By Kevin Folta
I was glued to an uncomfortable seat in a rickety van, speeding down a marginal Chinese highway. A group of scientists ventured out for a day trip, from Wuhan to the Three Gorges Dam. The driver spoke no English, his foot was made of lead, and he chain-smoked one cigarette after another, pausing only to find his lighter to start the next one. It was a five-hour rocket ride in a vehicle that was held together with coat hangers and duct tape, propelled by a loud engine whining in overdrive, screaming for a break. But something else made this trip most memorable.
The driver produced a large shopping bag filled with green, blotchy-brown fruits. I didn’t know what they were, but we were encouraged to dig in, as eating unknown, unwashed and unfamiliar fruits might distract us from the imminent perils of a rural China hell ride.
The fruit were sweet, about the size of a small plum, but with the texture of an apple. They were amazingly tasty, immediately addictive, and I soon found myself eating one after another like popcorn. A Chinese colleague told me that they were jujubes (Ziziphus jujuba; sometimes called Chinese dates), a popular snack fruit in China, prized across Asia into the Mediterranean region. While new to me, the jujube is well known to over a billion people and is one of the oldest cultivated tree species in the world.
Upon returning home, a brief web search revealed that the jujube has minor cultivation in the United States, with few efforts dedicated to its genetic improvement. There are two principle species, the Chinese jujube (Z. jujuba Mill.) and the Indian jujube (Z. jujuba Lam.). The former can be invasive, while the latter can be cold sensitive, so most commercial trees typically are composed of the Chinese version grafted to the Indian rootstock, or less invasive Chinese varieties. Over 800 varieties have been created, mostly in China, where breeding for disease resistance is a priority.
The tree was introduced to the United States in 1837 and found a home in U.S. Department of Agriculture stations in the Southwest and Southeast. Some varieties were developed in Chico, California, with modern-day domestic breeding continuing in New Mexico.
STANDS UP TO STRESS
One of jujube’s most important horticultural traits is its profound resistance to environmental stress, particularly drought. Trees may be productive with as little as 200 millimeters of rain per year. Jujube thrives in mountainous and arid regions of China. In fact, the tree can withstand severe drought and was one of two tree species to survive the extreme drought event in China’s Shaanxi Province in 1919. Jujube has a remarkable stress tolerance in general, as established seedlings grow normally in salinated soil.

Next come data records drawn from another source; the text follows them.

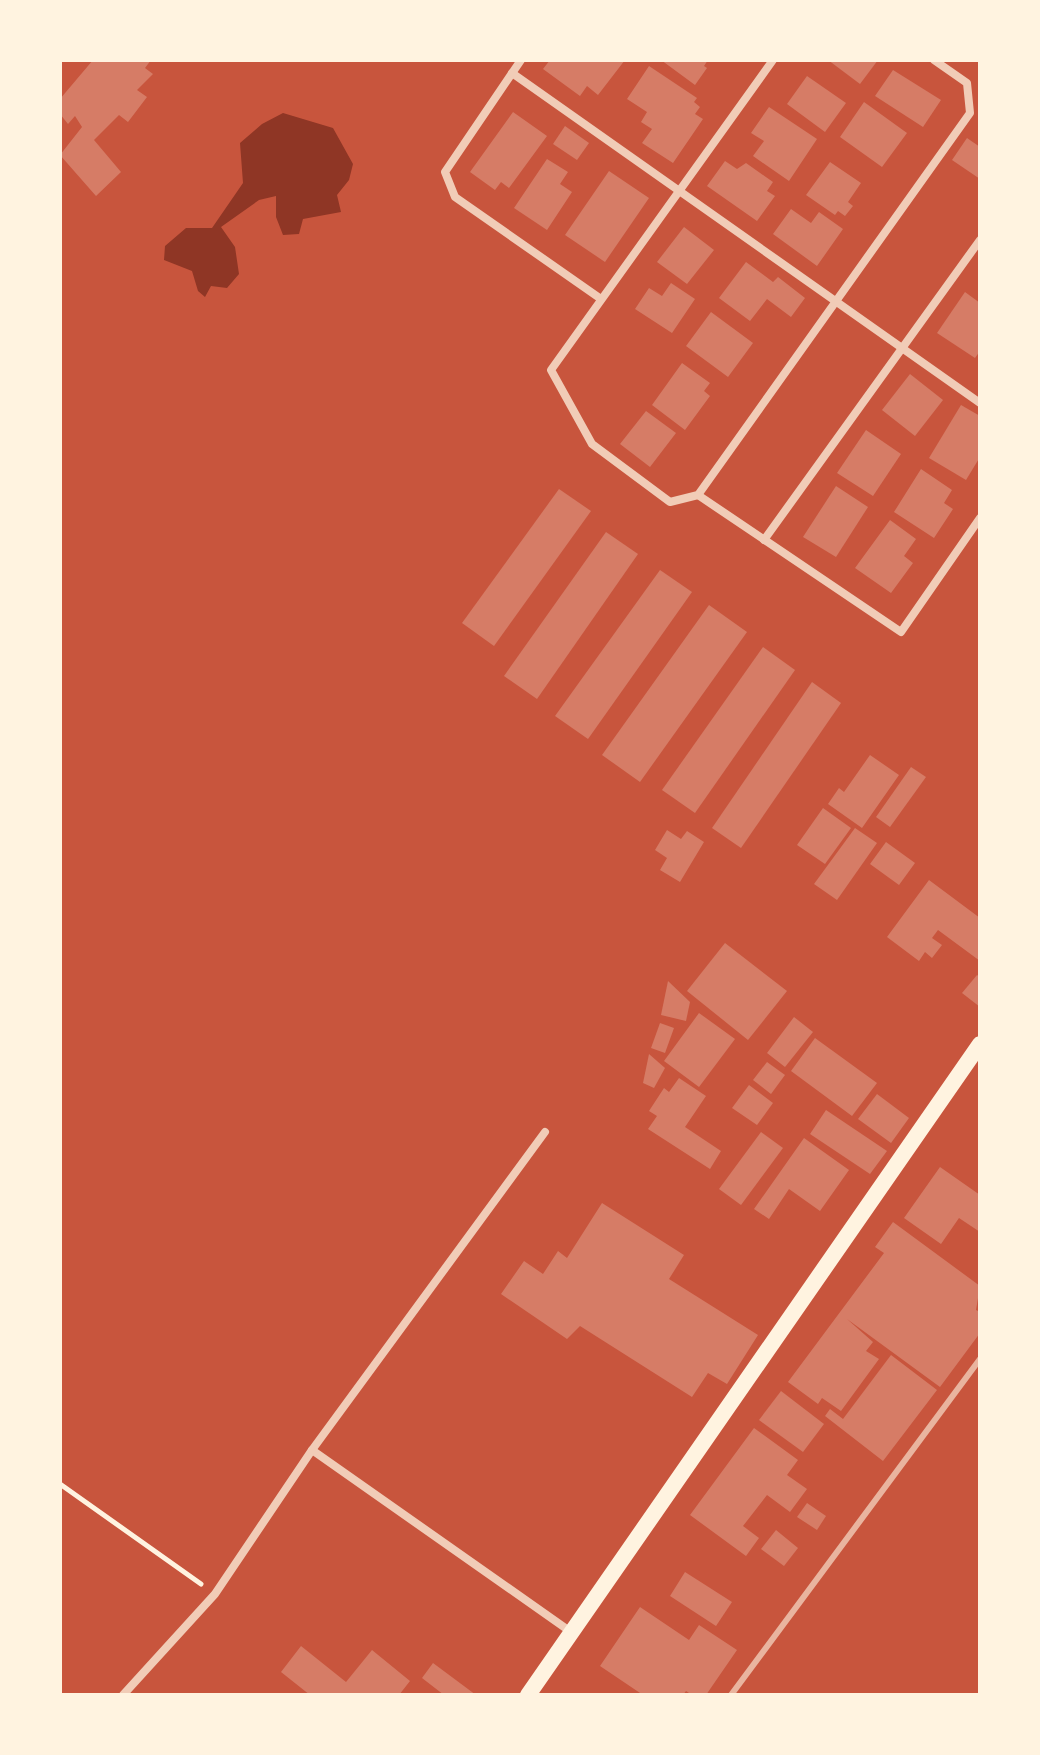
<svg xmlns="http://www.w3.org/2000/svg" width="1040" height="1755" viewBox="0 0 1040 1755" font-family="'Work Sans',sans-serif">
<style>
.water{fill:#8f3625}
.building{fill:#d67c66}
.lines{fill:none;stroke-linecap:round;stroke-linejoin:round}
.path{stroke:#fff3e0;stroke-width:5}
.minor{stroke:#f1ccb7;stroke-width:8}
.secondary{stroke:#fff3e0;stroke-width:16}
.rail{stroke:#e9b49f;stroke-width:6}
</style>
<rect width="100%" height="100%" fill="#c8553d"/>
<polygon class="water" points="283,113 333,128 353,164 349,180 337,195 341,212 303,219 299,234 283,235 276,217 276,196 259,200 221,227 235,247 239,274 227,288 211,286 205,297 198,291 192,271 164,260 165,246 186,228 212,228 243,183 240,143 262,124"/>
<g class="building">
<polygon points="93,60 151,60 145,68 153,74 137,90 147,97 128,122 119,115 94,140 121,172 96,196 60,155 82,127 75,116 68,124 60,114 60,99"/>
<polygon points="550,60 625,60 598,95 587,86 580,96 543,69"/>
<polygon points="661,60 708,60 704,66 707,68 695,85"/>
<polygon points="828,60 878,60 860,84"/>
<polygon points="649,66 697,98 694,102 700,107 695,114 703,119 673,163 642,143 652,129 641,122 647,112 627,99"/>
<polygon points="893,70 941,100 923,127 875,96"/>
<polygon points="807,76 846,103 825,132 787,104"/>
<polygon points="864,102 907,133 882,167 840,137"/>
<polygon points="769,107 817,139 789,181 753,156 764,141 751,133"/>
<polygon points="513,112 547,136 509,188 501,182 495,190 470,172"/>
<polygon points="565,126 589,143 577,160 553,144"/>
<polygon points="967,138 980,147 980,179 952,160"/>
<polygon points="547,159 568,172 560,184 572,192 547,230 514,208"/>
<polygon points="725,161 737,169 746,163 773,182 767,191 775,196 757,221 707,186"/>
<polygon points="830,162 861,183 848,202 853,206 845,216 838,211 835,215 806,195"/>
<polygon points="609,171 649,198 605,262 565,235"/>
<polygon points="791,209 811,223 819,212 843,229 817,266 773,234"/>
<polygon points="684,227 714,250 687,284 657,262"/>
<polygon points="746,262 773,282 778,277 805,298 791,317 767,299 750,321 719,298"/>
<polygon points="671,283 695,299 672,333 635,309 649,288 662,296"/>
<polygon points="965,292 980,303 980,351 975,358 937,333"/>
<polygon points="711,312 753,343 728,377 686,346"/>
<polygon points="682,363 710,383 704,391 710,396 685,430 652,405"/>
<polygon points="910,374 943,400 915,436 882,410"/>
<polygon points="961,405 980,416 980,457 966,480 929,458"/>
<polygon points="646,411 676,433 650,467 620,444"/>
<polygon points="866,430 901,454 873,496 837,473"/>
<polygon points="921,469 952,490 944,503 953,509 934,538 894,512"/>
<polygon points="836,486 868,507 836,557 803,537"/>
<polygon points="559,489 591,511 494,646 462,623"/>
<polygon points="890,520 916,539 904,556 913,563 891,593 855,568"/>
<polygon points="606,532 638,554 537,699 504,676"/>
<polygon points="660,570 692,592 588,739 555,716"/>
<polygon points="709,605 747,632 640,782 602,755"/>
<polygon points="763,647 795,670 695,813 662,790"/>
<polygon points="812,682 841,703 741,848 712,828"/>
<polygon points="870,755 899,775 862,828 828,804 839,788 844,792"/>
<polygon points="911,767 926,777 890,827 876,817"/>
<polygon points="823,808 851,828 825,864 797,845"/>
<polygon points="855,828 877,843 837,900 814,884"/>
<polygon points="667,830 681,839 687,831 704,842 680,882 660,870 667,858 655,850"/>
<polygon points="886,842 915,863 899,885 870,864"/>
<polygon points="929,880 980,918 980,961 938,930 932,938 942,945 932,958 925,952 919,961 887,937"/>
<polygon points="725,943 787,991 748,1040 687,991"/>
<polygon points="977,975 980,977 980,1007 962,993"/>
<polygon points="668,981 690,1002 686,1021 661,1015"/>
<polygon points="699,1013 735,1039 699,1087 664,1061"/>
<polygon points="794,1017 813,1032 785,1067 767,1053"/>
<polygon points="660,1023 674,1028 665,1053 651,1048"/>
<polygon points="815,1038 877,1083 852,1116 791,1071"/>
<polygon points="649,1054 665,1068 654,1088 643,1083"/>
<polygon points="767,1062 785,1075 771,1094 753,1080"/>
<polygon points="679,1078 706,1096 685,1127 721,1151 710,1169 648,1129 657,1116 649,1111 664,1088 669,1092"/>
<polygon points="749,1085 773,1103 757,1125 732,1108"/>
<polygon points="877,1094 909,1118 891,1143 858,1119"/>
<polygon points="826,1110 887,1151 870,1174 810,1134"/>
<polygon points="761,1132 783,1148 741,1205 719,1189"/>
<polygon points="804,1138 849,1170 820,1211 789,1189 769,1219 754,1209"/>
<polygon points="940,1167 980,1195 980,1232 959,1218 941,1244 904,1218"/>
<polygon points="602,1203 684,1255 669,1279 758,1335 727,1384 708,1373 692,1397 580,1326 567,1339 501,1294 524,1261 543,1274 558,1251 567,1258"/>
<polygon points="893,1222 980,1286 976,1310 980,1312 980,1333 940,1387 847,1319 873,1342 866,1351 879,1359 841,1411 822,1398 818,1404 788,1382 884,1253 875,1247"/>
<polygon points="891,1355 937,1390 883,1461 825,1416 830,1409 843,1419"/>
<polygon points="781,1391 824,1424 803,1452 759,1420"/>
<polygon points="754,1428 798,1460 787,1475 807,1489 790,1512 767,1495 743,1526 759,1538 746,1556 690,1515"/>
<polygon points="807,1503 826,1516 817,1530 797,1517"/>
<polygon points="776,1530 798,1548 784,1566 761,1549"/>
<polygon points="685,1572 732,1602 716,1626 670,1596"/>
<polygon points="640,1607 689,1640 699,1625 737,1650 706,1695 692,1695 686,1691 683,1695 643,1695 600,1666"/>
<polygon points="301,1646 346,1682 372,1650 410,1681 399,1695 310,1695 281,1672"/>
<polygon points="433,1663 476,1695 444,1695 422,1678"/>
</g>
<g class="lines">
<polyline class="path" points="60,1484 201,1584"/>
<g class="minor">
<polyline points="521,60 445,172 455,197 601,299"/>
<polyline points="773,60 551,370 592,444 670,502 698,495 970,113 967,83 934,60"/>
<polyline points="512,73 980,403"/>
<polyline points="698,495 901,632 980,518"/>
<polyline points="764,540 980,240"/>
<polyline points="312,1450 571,1632"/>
<polyline points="123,1695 215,1594 312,1450 545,1132"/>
</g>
<polyline class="secondary" points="528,1695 980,1044"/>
<polyline class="rail" points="731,1695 980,1359"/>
</g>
<rect width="1040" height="1755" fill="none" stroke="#fff3e0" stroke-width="124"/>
</svg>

The mechanisms of its almost cactus-like drought tolerance have been well studied. The mature tap root reaches deep to about 13 meters. Several groups have examined drought stress on established trees. Even when water was withheld, the trees remained productive and vigorous, primarily by limiting leaf conductance, a measure of the water loss through leaf stomata.
The problem is that when the stomatal leaf pores are closed there is limited gas exchange needed for photosynthesis. Jujubes solve this problem by adjusting the osmotic relations with the plant, driving water into the leaves. This means that the jujube is not just fighting loss, it is increasing water uptake and partitioning by using a variety of separate mechanisms. Trees also repartition carbohydrates and ultimately will drop leaves to protect the plant under the most severe water deficits.
OTHER USES AND PLANT POTENTIAL
The jujube tree has additional value. The leaves may be used for cattle feed, the wood is hard and of excellent quality, and various tree parts have important roles in traditional Chinese medicine.
The genome of the jujube was completed in 2016, revealing a complete parts list for this unusual tree. Genes associated with sugar production were identified and apparently were a basis for domestication and selection of all modern cultivated varieties. This resource will be critical in speeding breeding efforts that emphasize stress tolerance.
As desertification invades marginal crop-growing areas and water becomes scarcer, the development of drought-tolerant alternatives will be extremely important. Genetic improvement of jujube may bring an outstanding alternative crop for the Southeast. Breeding for this region should become a priority, as the fruit are plentiful and likely could find a place in local and, eventually, national markets. Most importantly, Ziziphus species may bring a reliable and predictable tree that thrives when the environment is unreliable and unpredictable.
Kevin Folta is a horticultural sciences professor at the University of Florida in Gainesville.